***** Material for this task *****
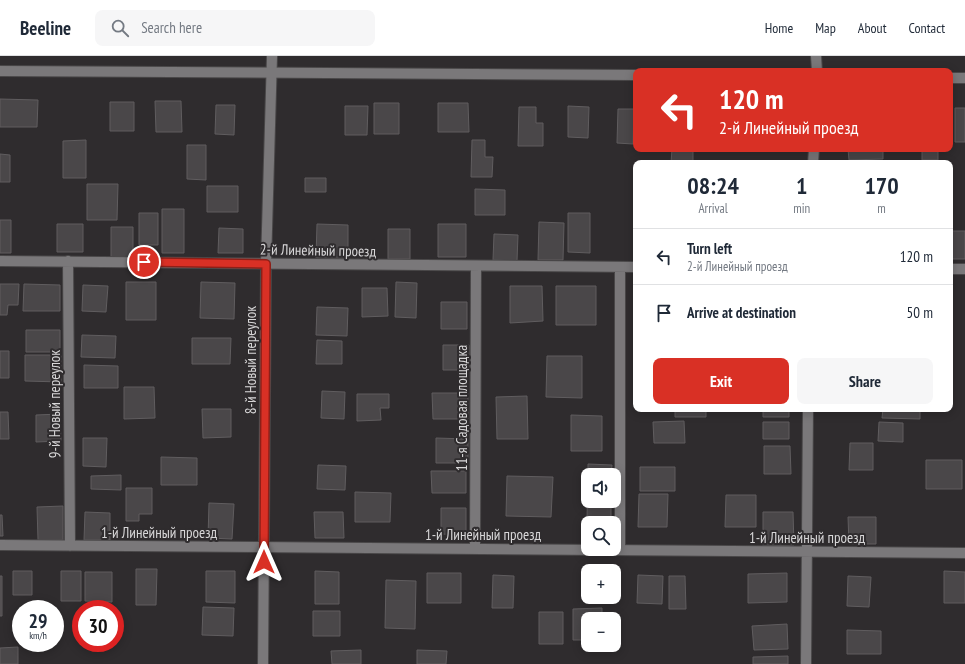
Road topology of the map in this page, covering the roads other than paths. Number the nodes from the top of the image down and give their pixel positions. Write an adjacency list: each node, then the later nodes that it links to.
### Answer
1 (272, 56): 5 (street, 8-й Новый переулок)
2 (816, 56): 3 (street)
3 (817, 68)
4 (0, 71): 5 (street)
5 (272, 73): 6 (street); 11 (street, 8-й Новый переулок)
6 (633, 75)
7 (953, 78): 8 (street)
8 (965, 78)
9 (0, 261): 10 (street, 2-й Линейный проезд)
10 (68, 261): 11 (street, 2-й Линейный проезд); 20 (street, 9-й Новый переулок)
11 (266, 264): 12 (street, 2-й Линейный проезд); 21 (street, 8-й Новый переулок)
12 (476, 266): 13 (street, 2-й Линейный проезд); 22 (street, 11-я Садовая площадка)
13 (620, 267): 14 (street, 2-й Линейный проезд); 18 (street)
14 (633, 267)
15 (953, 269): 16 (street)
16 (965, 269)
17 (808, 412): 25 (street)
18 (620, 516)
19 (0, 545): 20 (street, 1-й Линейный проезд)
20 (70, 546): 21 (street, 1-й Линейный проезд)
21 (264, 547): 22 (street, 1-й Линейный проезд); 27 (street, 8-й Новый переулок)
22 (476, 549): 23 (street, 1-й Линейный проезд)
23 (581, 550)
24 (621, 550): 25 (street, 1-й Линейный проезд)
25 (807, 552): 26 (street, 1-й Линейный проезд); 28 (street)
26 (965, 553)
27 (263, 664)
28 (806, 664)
*****
***** Material for this task *****
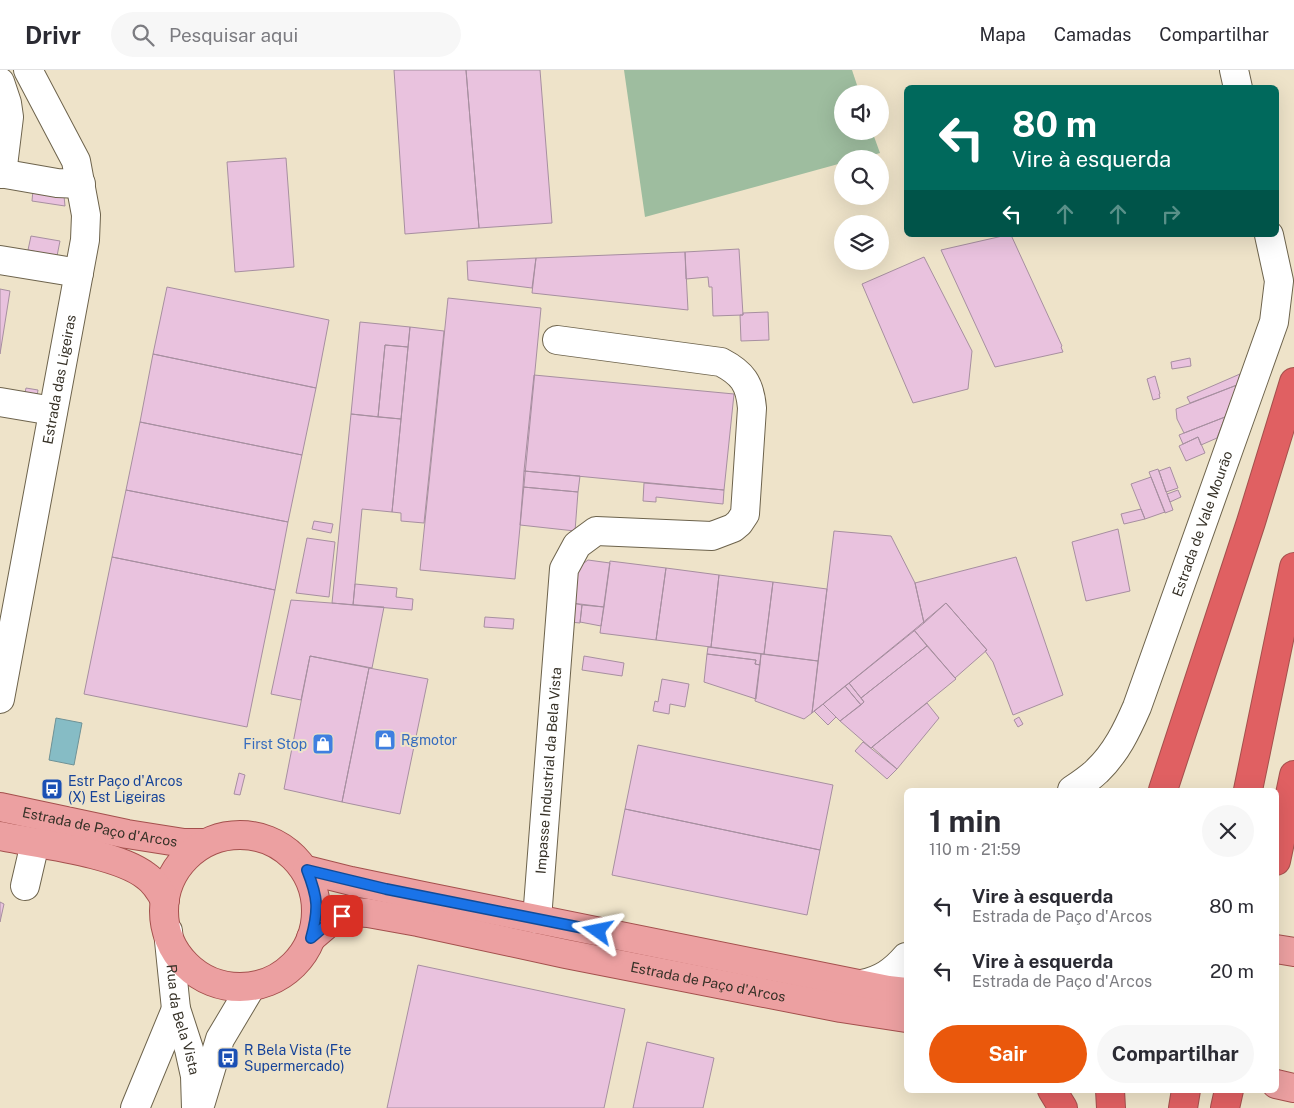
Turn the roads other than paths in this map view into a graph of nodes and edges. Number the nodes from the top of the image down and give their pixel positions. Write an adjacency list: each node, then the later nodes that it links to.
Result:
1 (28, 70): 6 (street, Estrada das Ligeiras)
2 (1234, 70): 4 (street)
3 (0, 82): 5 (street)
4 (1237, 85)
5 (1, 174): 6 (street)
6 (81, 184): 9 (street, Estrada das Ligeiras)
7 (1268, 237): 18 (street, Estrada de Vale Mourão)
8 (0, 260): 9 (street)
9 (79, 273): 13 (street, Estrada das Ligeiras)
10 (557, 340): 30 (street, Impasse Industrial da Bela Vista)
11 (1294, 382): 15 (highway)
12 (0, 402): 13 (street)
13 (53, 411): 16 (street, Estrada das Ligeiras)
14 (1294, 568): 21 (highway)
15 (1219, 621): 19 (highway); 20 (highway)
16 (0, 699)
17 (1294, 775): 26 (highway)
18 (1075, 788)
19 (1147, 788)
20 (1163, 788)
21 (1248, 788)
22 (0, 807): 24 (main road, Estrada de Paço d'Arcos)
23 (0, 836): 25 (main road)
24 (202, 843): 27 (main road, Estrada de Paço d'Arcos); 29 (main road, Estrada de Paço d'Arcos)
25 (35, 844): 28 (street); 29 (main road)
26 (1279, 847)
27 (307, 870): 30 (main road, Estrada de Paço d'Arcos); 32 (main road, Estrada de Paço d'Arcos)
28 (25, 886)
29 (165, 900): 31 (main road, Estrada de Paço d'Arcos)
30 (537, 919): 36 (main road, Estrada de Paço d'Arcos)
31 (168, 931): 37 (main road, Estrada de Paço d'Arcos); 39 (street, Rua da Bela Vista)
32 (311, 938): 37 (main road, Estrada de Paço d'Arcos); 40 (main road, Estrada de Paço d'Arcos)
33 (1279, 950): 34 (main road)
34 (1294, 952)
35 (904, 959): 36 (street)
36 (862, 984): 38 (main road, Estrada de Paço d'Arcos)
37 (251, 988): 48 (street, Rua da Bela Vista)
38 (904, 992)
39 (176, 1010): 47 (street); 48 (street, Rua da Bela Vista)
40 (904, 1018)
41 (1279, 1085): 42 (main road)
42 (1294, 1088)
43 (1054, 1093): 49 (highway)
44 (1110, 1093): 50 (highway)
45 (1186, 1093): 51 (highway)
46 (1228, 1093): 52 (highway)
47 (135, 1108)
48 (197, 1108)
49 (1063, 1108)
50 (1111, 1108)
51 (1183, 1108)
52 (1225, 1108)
*****
Every line that contains the string "roads" should be returned from the data.

Road topology of the map in this page, covering the roads other than paths. Number the nodes from the top of the image down and give their pixel positions. Write an adjacency list: each node, then the later nodes that it links to.
Turn the roads other than paths in this map view into a graph of nodes and edges. Number the nodes from the top of the image down and give their pixel positions. Write an adjacency list: each node, then the later nodes that it links to.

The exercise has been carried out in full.